Résumé de la décision
La Cour de cassation a cassé et annulé l'arrêt de la cour d'appel d'Amiens qui avait déclaré recevable l'action en reconnaissance de la faute inexcusable de l'employeur introduite par Mme Maria Z... et les époux X..., parents du salarié mortellement accidenté. La Cour a estimé que le délai de prescription biennale de l'action était expiré, car l'effet interruptif lié à l'exercice de l'action pénale ne pouvait s'appliquer à ceux qui n'avaient pas été parties à cette instance, et il est précisé que la décision ayant mis fin à l'action pénale avait été considérée comme finale.
Arguments pertinents
1. Interruption de la prescription : L'article L. 431-2 du code de la sécurité sociale stipule que la prescription est interrompue par l'exercice de l'action pénale pour les mêmes faits, et que cet effet subsiste jusqu'à l'irrévocabilité de la décision. La Cour a observé que l'action pénale avait été engagée par le procureur de la République avant le début de l'action en reconnaissance de la faute inexcusable. Cependant, la décision de non-admission du pourvoi formé par M. Y... a mis fin à cette suspension.

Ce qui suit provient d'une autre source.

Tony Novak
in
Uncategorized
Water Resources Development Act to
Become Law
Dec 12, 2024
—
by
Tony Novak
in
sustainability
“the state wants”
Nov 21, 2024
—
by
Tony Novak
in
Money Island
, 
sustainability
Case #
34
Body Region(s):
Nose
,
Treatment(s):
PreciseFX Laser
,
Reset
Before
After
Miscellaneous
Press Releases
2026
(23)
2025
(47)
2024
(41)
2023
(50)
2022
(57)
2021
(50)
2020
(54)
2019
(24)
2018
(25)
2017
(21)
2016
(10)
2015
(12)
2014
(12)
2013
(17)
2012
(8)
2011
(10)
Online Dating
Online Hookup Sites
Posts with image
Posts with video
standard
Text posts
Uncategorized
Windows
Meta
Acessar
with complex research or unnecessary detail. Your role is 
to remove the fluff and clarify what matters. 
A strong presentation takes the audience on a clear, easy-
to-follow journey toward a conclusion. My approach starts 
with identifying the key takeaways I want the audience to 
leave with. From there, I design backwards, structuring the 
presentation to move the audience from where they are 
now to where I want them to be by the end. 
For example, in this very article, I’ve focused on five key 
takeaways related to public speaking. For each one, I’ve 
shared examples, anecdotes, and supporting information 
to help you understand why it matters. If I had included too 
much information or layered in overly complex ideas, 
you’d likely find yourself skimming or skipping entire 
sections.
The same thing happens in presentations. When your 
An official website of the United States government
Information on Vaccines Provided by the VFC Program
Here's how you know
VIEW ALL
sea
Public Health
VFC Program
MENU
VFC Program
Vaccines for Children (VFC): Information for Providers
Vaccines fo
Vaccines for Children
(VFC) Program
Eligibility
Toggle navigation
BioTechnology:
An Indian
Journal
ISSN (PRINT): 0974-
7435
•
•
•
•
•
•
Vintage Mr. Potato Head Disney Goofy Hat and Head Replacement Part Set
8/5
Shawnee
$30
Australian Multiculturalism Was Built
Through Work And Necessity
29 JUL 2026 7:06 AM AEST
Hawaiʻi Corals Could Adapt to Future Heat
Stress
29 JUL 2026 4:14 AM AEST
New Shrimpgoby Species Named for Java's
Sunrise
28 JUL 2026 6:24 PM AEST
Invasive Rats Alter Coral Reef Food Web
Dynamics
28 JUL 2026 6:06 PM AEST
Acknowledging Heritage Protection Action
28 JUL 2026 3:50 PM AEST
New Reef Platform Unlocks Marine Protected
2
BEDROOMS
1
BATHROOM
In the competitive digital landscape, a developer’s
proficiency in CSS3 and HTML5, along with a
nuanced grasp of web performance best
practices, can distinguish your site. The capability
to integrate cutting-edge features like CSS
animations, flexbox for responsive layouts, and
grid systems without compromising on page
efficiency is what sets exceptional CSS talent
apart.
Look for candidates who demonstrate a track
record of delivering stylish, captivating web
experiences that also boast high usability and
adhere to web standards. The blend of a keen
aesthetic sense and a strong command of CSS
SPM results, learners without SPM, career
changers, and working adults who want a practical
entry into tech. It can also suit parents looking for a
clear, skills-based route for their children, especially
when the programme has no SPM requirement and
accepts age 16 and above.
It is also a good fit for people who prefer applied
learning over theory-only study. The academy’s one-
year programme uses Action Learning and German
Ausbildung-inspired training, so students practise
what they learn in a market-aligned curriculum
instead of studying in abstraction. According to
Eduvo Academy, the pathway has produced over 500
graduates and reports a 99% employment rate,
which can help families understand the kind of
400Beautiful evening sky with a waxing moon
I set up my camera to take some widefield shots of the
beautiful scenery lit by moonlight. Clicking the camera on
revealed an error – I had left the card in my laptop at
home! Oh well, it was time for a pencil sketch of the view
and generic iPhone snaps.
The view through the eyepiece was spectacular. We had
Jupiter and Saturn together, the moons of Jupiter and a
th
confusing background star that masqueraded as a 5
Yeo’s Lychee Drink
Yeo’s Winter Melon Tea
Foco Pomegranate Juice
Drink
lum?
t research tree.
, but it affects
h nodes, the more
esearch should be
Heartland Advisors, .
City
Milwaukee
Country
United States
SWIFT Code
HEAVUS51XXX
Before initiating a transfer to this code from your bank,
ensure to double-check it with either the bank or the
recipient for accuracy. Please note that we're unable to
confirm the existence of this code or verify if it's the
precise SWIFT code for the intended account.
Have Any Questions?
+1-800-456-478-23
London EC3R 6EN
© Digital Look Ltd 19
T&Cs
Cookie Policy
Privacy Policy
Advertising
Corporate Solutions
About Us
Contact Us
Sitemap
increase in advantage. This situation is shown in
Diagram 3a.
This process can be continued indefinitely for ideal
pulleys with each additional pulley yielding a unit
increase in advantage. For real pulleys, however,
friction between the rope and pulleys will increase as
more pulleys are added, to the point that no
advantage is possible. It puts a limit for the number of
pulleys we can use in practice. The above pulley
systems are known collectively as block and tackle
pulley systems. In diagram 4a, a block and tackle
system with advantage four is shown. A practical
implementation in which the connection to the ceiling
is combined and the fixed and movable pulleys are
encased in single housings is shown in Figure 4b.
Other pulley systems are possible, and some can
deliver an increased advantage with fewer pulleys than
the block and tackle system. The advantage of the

2. Absence de parties à l’action pénale : La cour d'appel avait retenu que l'action de Mme Z... et des époux X... n'était pas prescrite parce qu'ils n'avaient pas été partie à l'instance pénale, ni n'avaient eu connaissance de la décision de non-admission. Toutefois, la Cour de cassation a considéré que, même si ils n’étaient pas parties, cela ne changeait pas le fait que le délai de prescription avait redémarré avec la décision définitive intervenue en 2004.
3. Décision finale et prescription : Avec la confirmation que toutes les voies de recours étaient épuisées au 20 janvier 2004, la Cour de cassation en déduit que le délai de prescription avait recommencé à courir, ce qui entraîne l'irrecevabilité de l'action de Mme Z... et des époux X... engagée en 2008.
Interprétations et citations légales
La décision de la Cour de cassation repose sur l'interprétation précise de l'article L. 431-2 du Code de la sécurité sociale. Voici des passages clés de la décision :
- "Attendu que la prescription biennale de l'action en reconnaissance de la faute inexcusable de l'employeur étant interrompue… cet effet interruptif subsiste jusqu'à la date à laquelle la décision ayant statué sur cette action est devenue irrévocable."
- "Qu'en statuant ainsi, la cour d'appel a violé le texte susvisé."
Cette interprétation montre que la cour d'appel a mal appliqué la loi en se basant sur la simples absence de parties aux procédures pour établir la recevabilité de l'action, négligeant le fait essentiel que la prescription était déjà redevenue applicable dès lors que toutes les voies de recours dans l'action pénale étaient épuisées.
En somme, la Cour de cassation rappelle ici le caractère strict de la prescription en matière de faute inexcusable et l'importance de l'effet interruptif de l'action pénale, tout en mettant en avant que ce principe s'applique seulement si les parties concernées ont été dûment impliquées dans ladite action pénale.